The Process of Post-Election Coalition Building: In the immediate aftermath of the elections Bjarni Benedikton stated that as leader of the largest parliamentary party he was ready to take responsibility for the construction of a new Independence Party led coalition government. On 2 November, however, Gudni Johannesson (born 1968), the Icelandic President, gave Katrin Jacobsdottir, the leader of the Left-Green Movement a mandate to form the new government. Katrin Jacobsdottir initiated inter-party discussions between her Left Green Movement, the Social Democratic Alliance, the Pirate Party, and the Progressive Party. The talks, however, soon broke down reportedly over the Progressive Party’s contention that with the support of only 32 MPs in the 63 seat parliament the proposed coalition’s majority would be too narrow to be viable. The focus of negotiations then shifted to securing a coalition deal between the Left Green Movement, the Independence Party and the Progressives. The decision by the Independence Party leadership to negotiate with the Left Green Movement received broad support from the party membership. Within the Left Green Movement there was by contrast significant opposition to working with the Independence Party. Two Left Green MPs, Andres Ingi Jonsson (born 1979) and Rosa Bjork Brynjolfsdottir (born 1975) declared that they would not support any agreement that was made with the Independence Party. On 28 November, however, Katrin Jacobsdottir met with Gudni Johannesson to inform him that negotiations with the Independence and Progressive Parties had been successfully concluded. He responded by formally giving her the mandate to form a government on the basis of this agreement.

 

The New Left-Right Government – A Formula for Stability or Instability? The new Icelandic government, which was presented to the public on 30 November, is headed by Katrin Jacobsdottir as Prime Minister with the Left Green Movement also taking responsibility for the ministries of Environment and Health. Bjarni Benediktson became Minister for Finance and the Independence Party, as the largest parliamentary grouping, was also assigned the ministries of Foreign Affairs, Justice, Fishing and Agriculture, and Industry, Innovation and Tourism. The Progressive Party were allocated the ministries of Transport, Education, and Welfare, and Local Government. The leaders of the coalition parties have suggested that the broad nature of the left-right coalition will allow them to restore a degree of coherence and unity to the governance of Iceland which has been notably lacking in recent years.
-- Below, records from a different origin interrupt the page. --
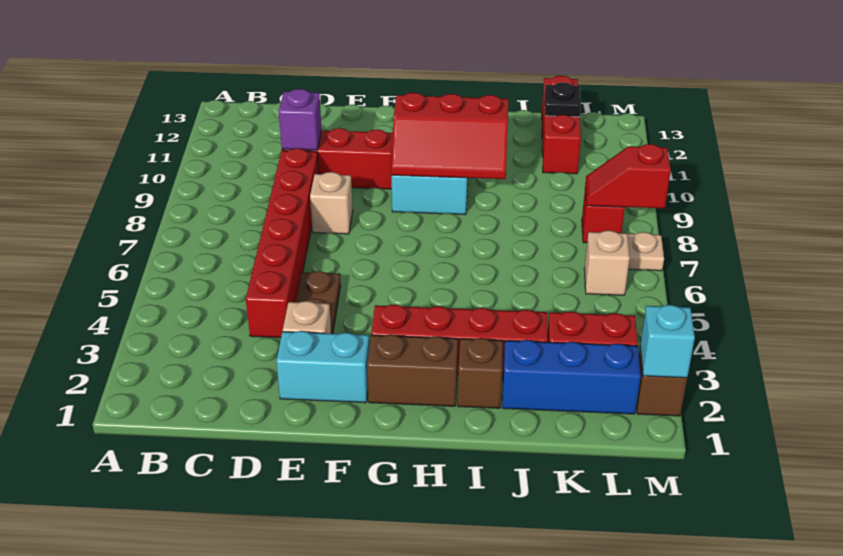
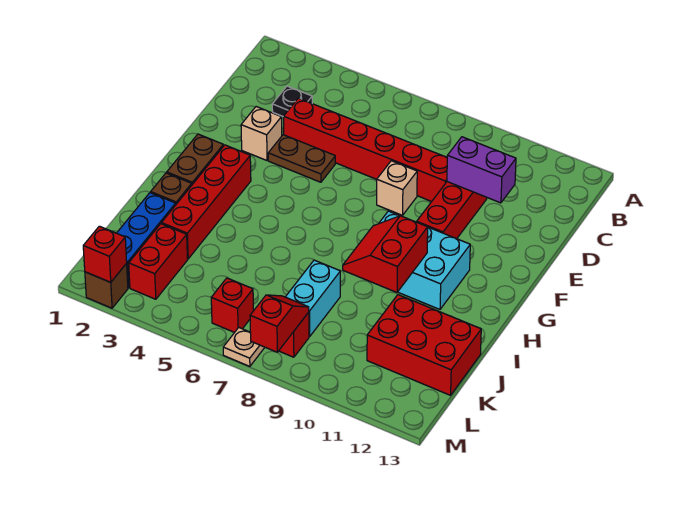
purple brick D10 level 2 -> purple brick D10:D11 level 2
cyan brick E2:F2 level 1 -> cyan brick J8:K8 level 1
red slope G9:I10 level 2 top 10 -> red slope H9:I10 level 2 top 10
red brick K11:K13 level 1 -> red brick J11:K13 level 1
black plate K12 level 2 -> black plate C3 level 1
tan brick L6 level 1 -> red brick L6 level 1
cyan brick M2 level 2 -> red brick M2 level 2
This contention may seem to be counter-intuitive. The fact that the coalition brings together political and ideological opposites may instead be a source of instability. There does, however, at this stage appear to be significant will amongst the participants to make this unlikely coalition work. Katrin Jacobsdottir is a popular figure with appeal to voters across the political spectrum. Bjarni Benediktson was also, in his comments during the presentation of new government notably inclusive emphasising that; ‘all Icelanders will enjoy the benefits of this agreement both with regard to social and general prosperity.’ It should also be borne in mind that the broad ideological similarity of the coalitions which took office after the elections in 2013 and 2016 provided no guarantee of their stability. The new heterogeneous coalition government may therefore, against the odds, prove to be unexpectedly durable.